_AIM OF THE TASK:_ Give every line from the one containing "Rendered at 1654 by 1241 pixels." down to the one containing "title Python Driver [76, 0, 1565, 208]", both included, as a JSON list of strings with one string per line and blank lines left out.

_DATASET ENTRIES:_
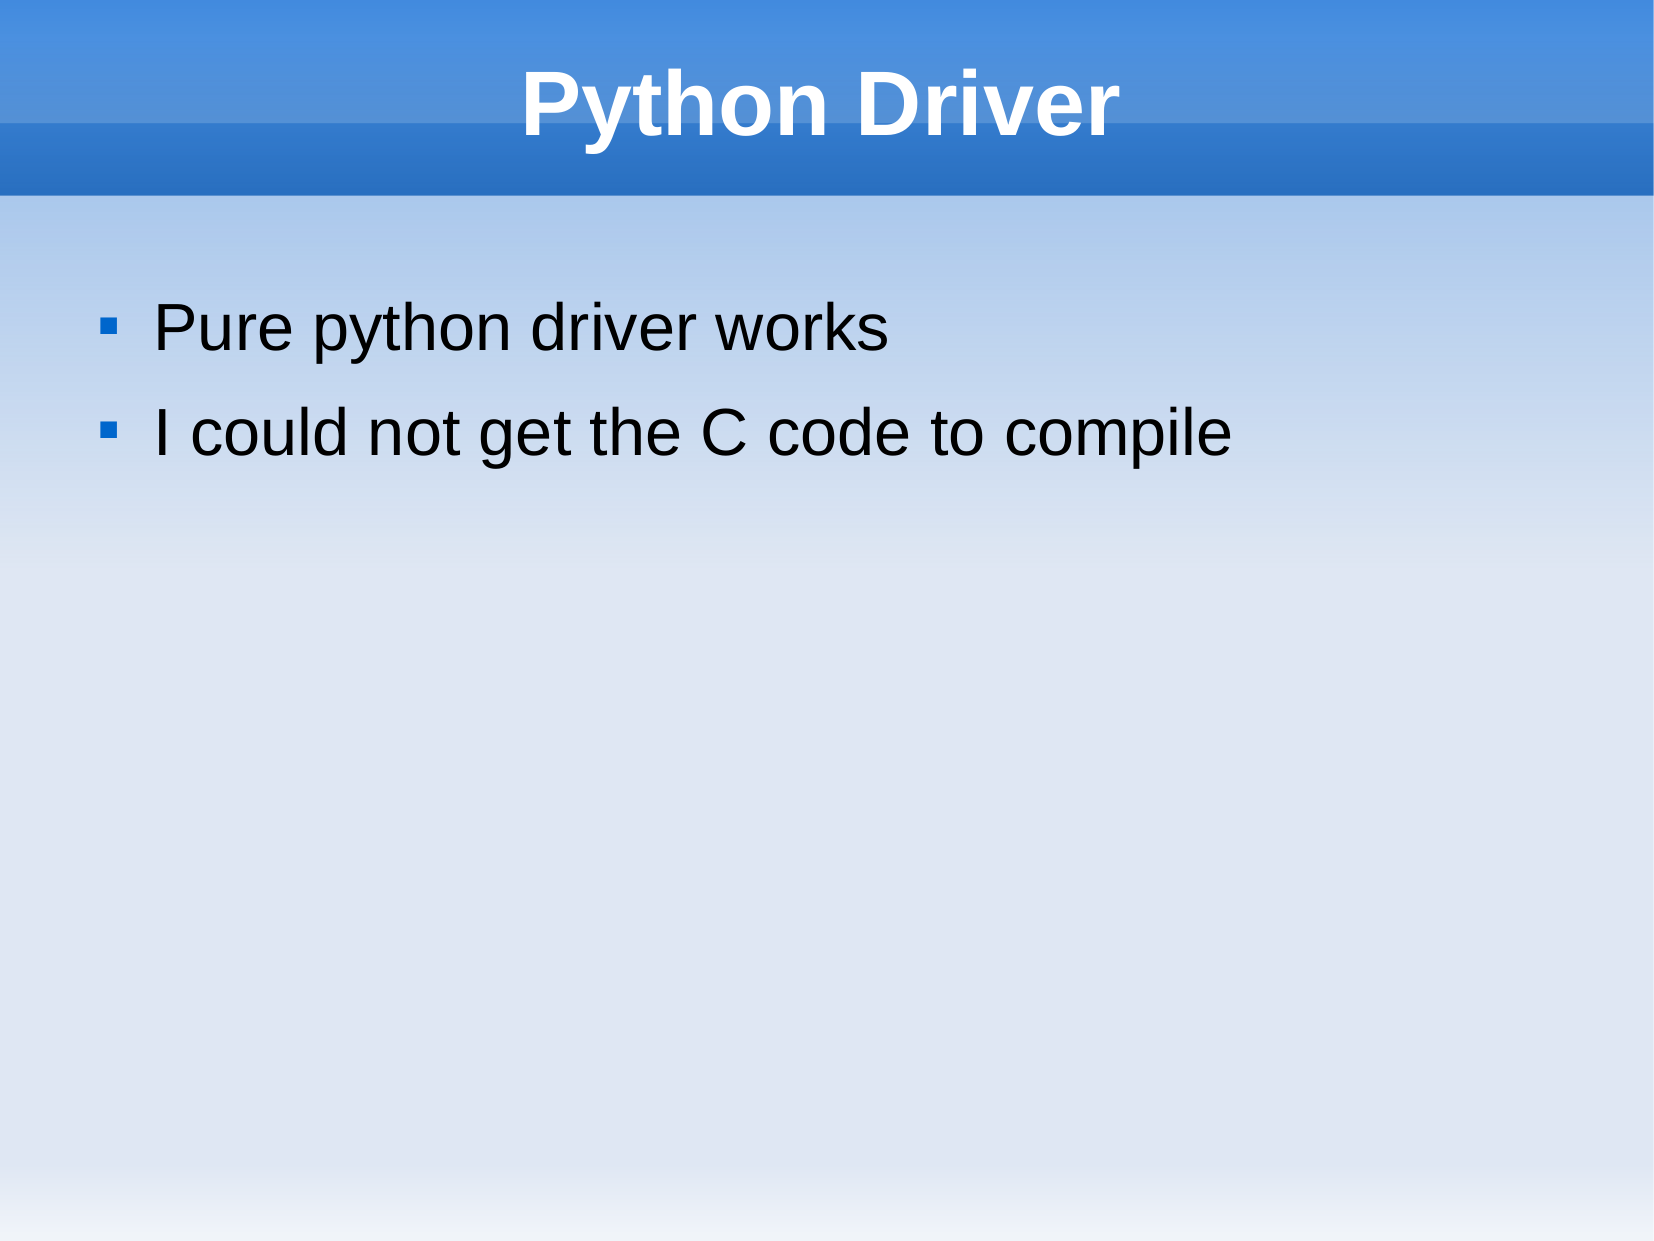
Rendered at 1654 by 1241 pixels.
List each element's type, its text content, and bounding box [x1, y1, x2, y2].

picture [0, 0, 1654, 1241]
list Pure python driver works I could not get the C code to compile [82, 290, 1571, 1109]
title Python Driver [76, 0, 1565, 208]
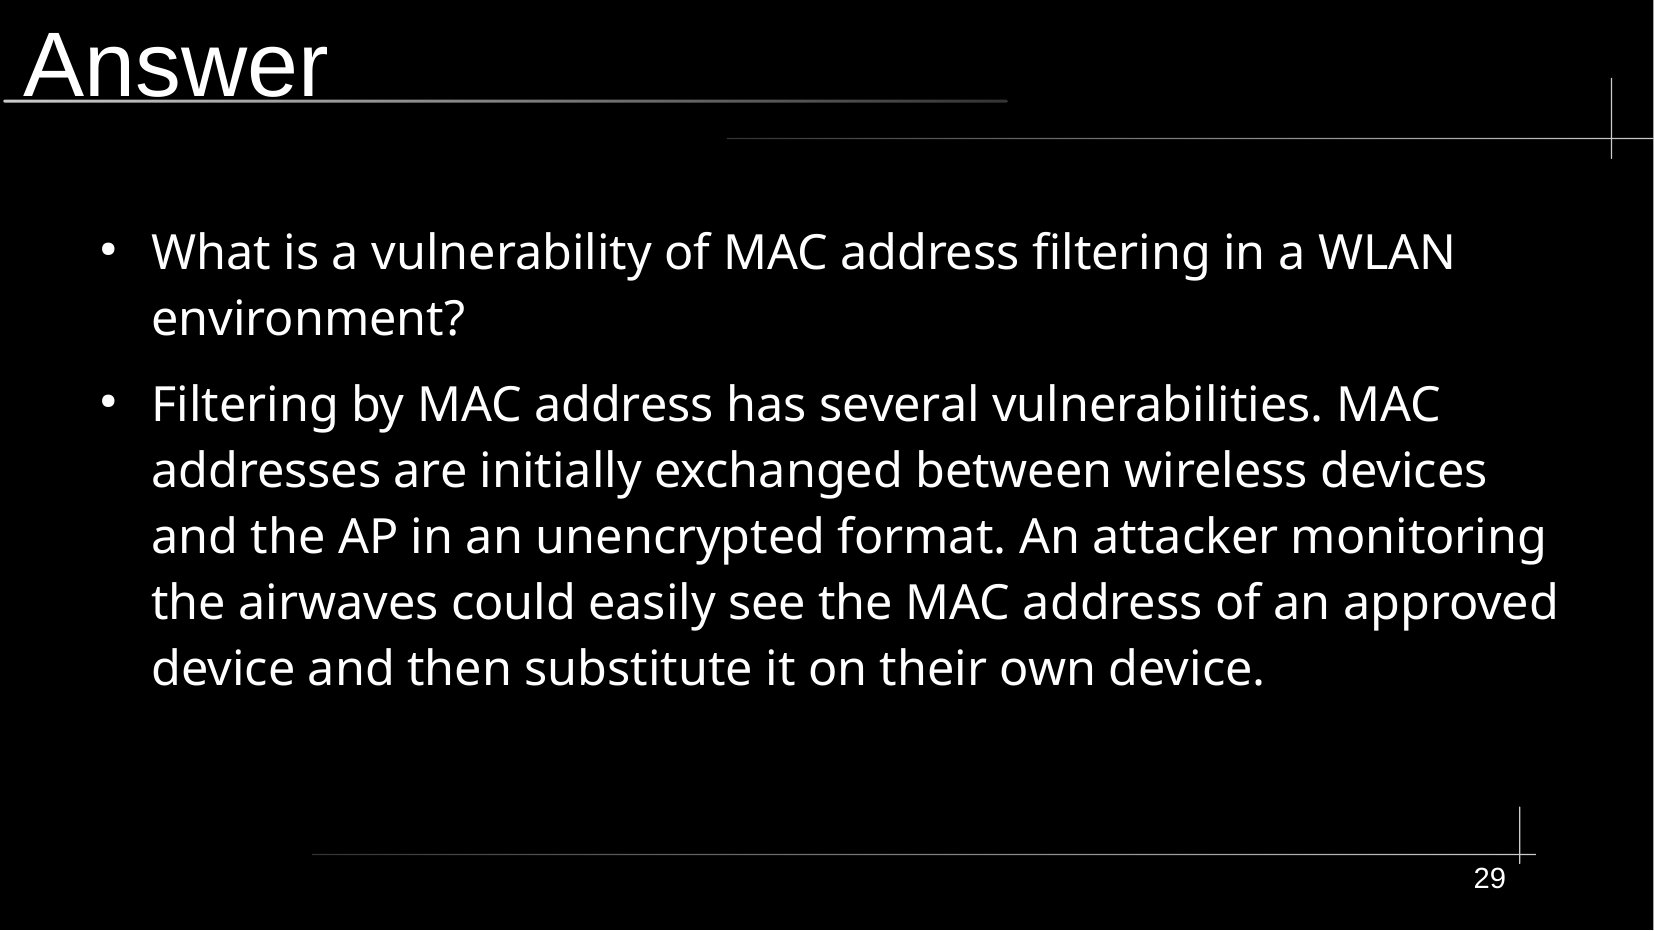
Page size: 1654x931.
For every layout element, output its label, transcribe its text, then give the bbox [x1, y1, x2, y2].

==

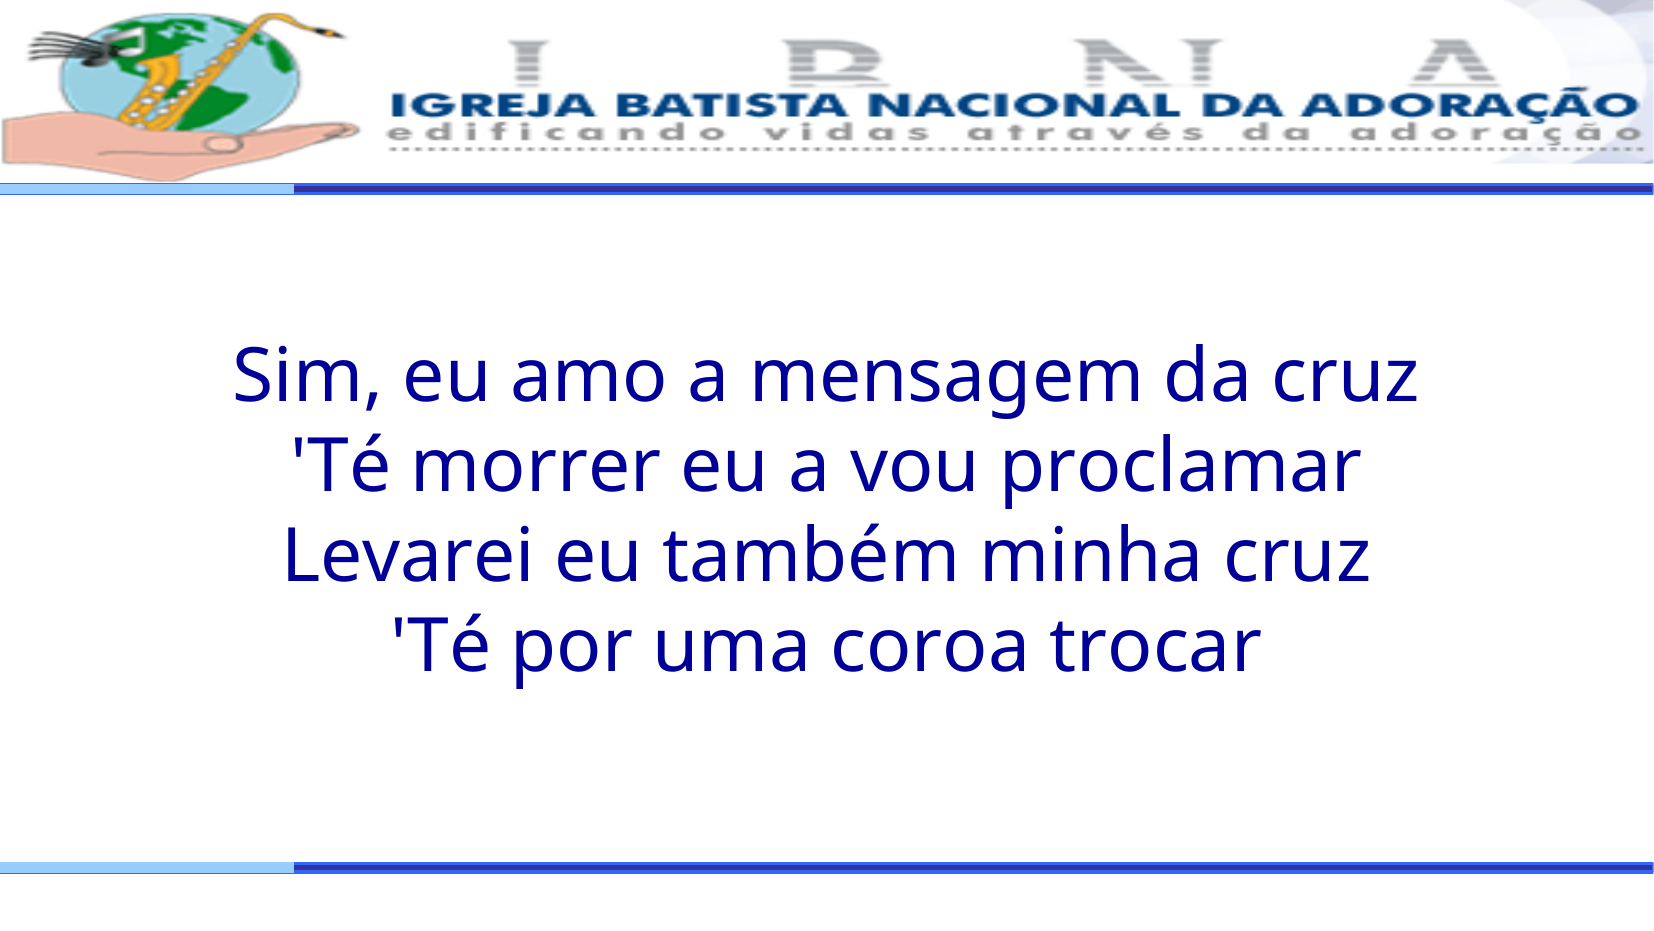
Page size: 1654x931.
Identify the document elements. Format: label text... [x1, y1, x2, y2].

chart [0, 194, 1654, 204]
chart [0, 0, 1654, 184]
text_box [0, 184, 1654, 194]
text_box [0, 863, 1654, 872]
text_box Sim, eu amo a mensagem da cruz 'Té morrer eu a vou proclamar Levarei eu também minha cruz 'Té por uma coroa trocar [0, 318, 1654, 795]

...

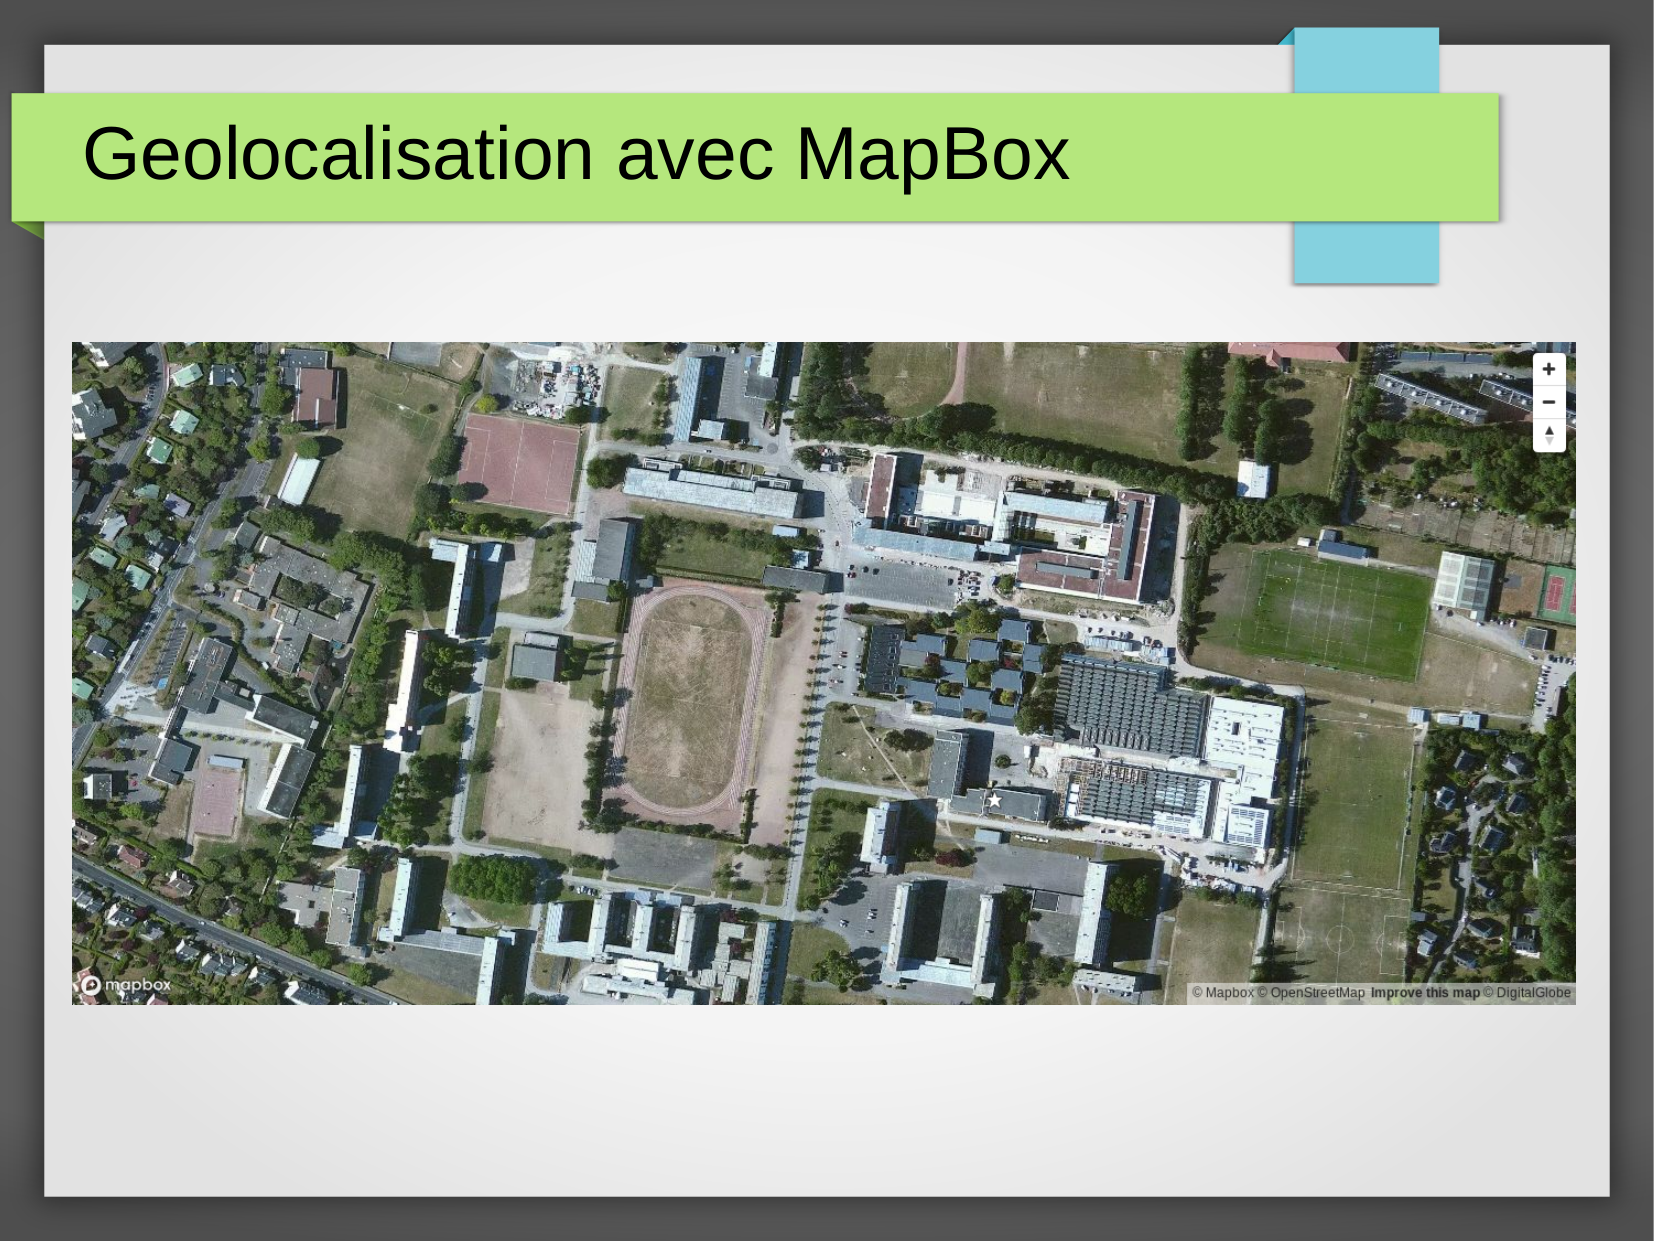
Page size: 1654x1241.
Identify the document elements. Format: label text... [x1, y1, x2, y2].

_TASK RESPONSE:_
[
  "Rendered at 1654 by 1241 pixels.",
  "List each element's type, its text content, and bounding box [x1, y1, x2, y2].",
  "picture [0, 0, 1654, 1241]",
  "list Pure python driver works I could not get the C code to compile [82, 290, 1571, 1109]",
  "title Python Driver [76, 0, 1565, 208]"
]